Жерфо довольно кивнул и сообщил некоторые подробности того, как он успешно заключил сделку, с которой получит пятнадцать тысяч франков комиссионных в дополнение к зарплате, бывшей вполовину больше этой суммы. Он начал рассказывать, как на обеде жена местного представителя фирмы жутко напилась, и что из этого вышло, но история вдруг перестала казаться ему смешной, и он оборвал рассказ на полуслове.
– А как твоя работа? – спросил он.
– Нормально. Рутина. Завтра два последних показа Фельдмана. Это Кармиц вытащил его. Фу, как от тебя воняет потом.

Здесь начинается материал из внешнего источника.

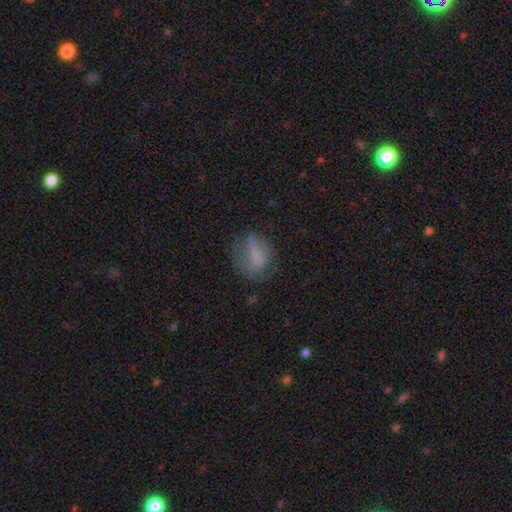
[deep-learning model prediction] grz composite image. It shows a smooth galaxy with no disk features (58%) that is in between round and cigar-shaped (64%). Merging: none (54%).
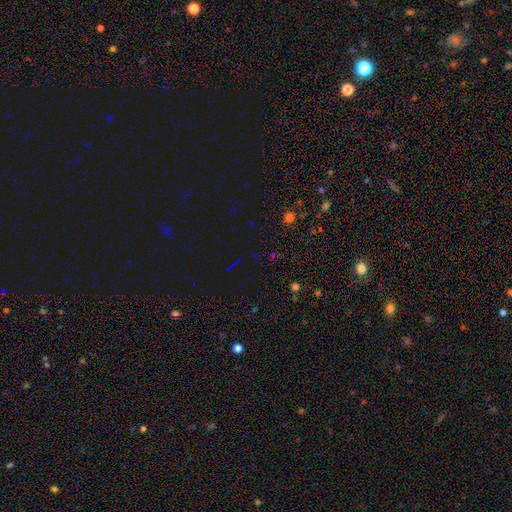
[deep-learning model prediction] A star or artifact, not a galaxy (70%).

Vote fractions:
- Smooth or featured? star or artifact: 70% / smooth: 20% / featured or disk: 10%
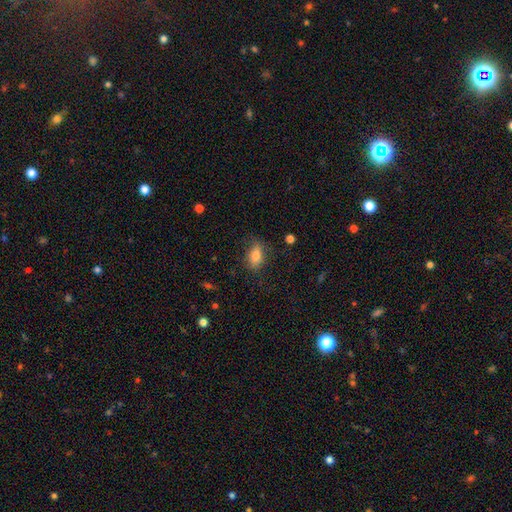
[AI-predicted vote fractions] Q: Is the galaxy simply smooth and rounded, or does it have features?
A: smooth — 80%.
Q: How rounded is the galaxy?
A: in between — 83%.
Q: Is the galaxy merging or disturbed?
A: none — 73%.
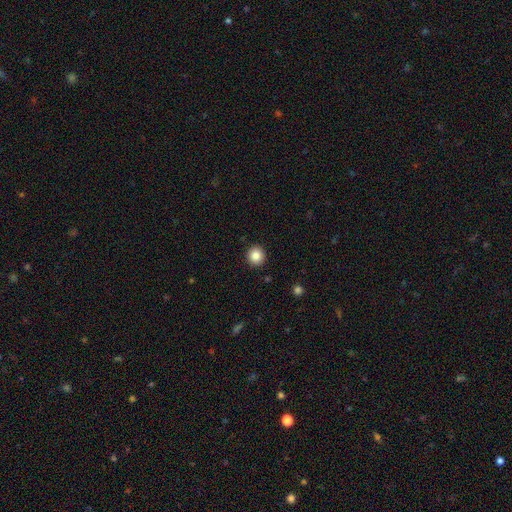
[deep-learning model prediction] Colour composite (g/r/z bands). It shows a smooth galaxy with no disk features (85%) that is round (93%). Merging: none (92%).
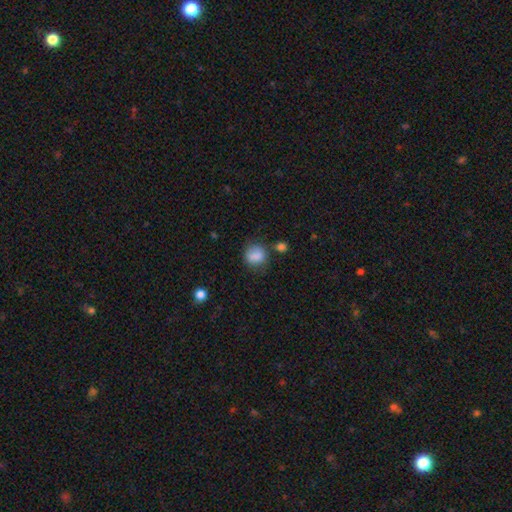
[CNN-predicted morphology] This appears to be a smooth galaxy with no disk features (83%) that is round (68%). Merging: none (65%).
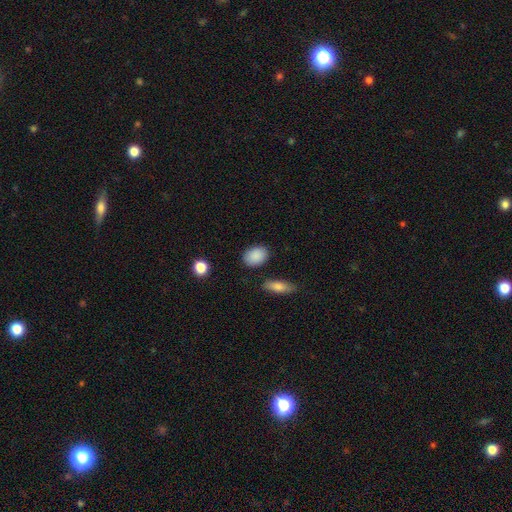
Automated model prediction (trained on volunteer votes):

– Вот кто я есть, – проговорил Жерфо. – Воняющий потом.
– Замолчи. – Беа поставила ноги на ковер и потянулась, изогнувшись, что позволяло оценить ее фигуру. – Замолчи, – повторила она, – допивай виски, прими душ и ложись.
Жерфо замолчал, допил виски, принял душ и лег. Но за это время он стукнулся плечом, о дверной косяк, поскользнулся в ванной и чуть не сломал себе шею, пока мылся, два раза ронял в раковину зубную щетку и чуть не разбил баллончик с дезодорантом "Аби Руж". Одно из двух: или он опьянел после двух стаканов, или – что?
5
Покушение на жизнь Жерфо произошло не сразу, но все-таки довольно быстро: через три дня.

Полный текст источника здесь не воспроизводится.